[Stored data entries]
********************

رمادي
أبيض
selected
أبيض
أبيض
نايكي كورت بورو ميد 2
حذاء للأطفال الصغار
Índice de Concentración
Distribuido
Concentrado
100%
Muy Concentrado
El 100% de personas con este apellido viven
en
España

********************

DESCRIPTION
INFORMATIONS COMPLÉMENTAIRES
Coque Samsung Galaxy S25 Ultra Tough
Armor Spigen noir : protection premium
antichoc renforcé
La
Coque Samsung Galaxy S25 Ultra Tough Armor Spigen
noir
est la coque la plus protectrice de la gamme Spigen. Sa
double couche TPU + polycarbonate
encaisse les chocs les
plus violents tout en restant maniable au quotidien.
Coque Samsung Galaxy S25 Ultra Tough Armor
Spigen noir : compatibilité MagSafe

********************

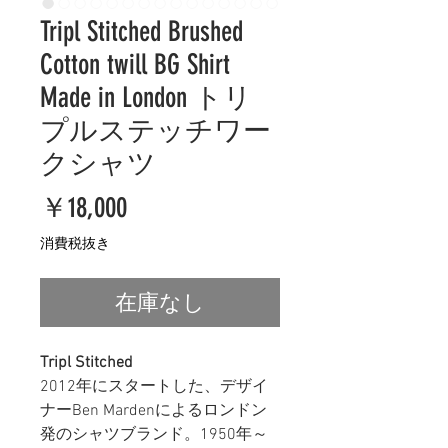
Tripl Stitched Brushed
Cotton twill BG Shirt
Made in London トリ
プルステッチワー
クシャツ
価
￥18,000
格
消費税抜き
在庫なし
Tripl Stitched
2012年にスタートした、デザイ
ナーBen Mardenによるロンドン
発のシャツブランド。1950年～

********************

**Requirement:** All that is needed is the exact run of lines above from the line containing "DESCRIPTION" through the line containing "Spigen noir : compatibilité MagSafe", both of them included.

**Solution to the problem:**
DESCRIPTION
INFORMATIONS COMPLÉMENTAIRES
Coque Samsung Galaxy S25 Ultra Tough
Armor Spigen noir : protection premium
antichoc renforcé
La
Coque Samsung Galaxy S25 Ultra Tough Armor Spigen
noir
est la coque la plus protectrice de la gamme Spigen. Sa
double couche TPU + polycarbonate
encaisse les chocs les
plus violents tout en restant maniable au quotidien.
Coque Samsung Galaxy S25 Ultra Tough Armor
Spigen noir : compatibilité MagSafe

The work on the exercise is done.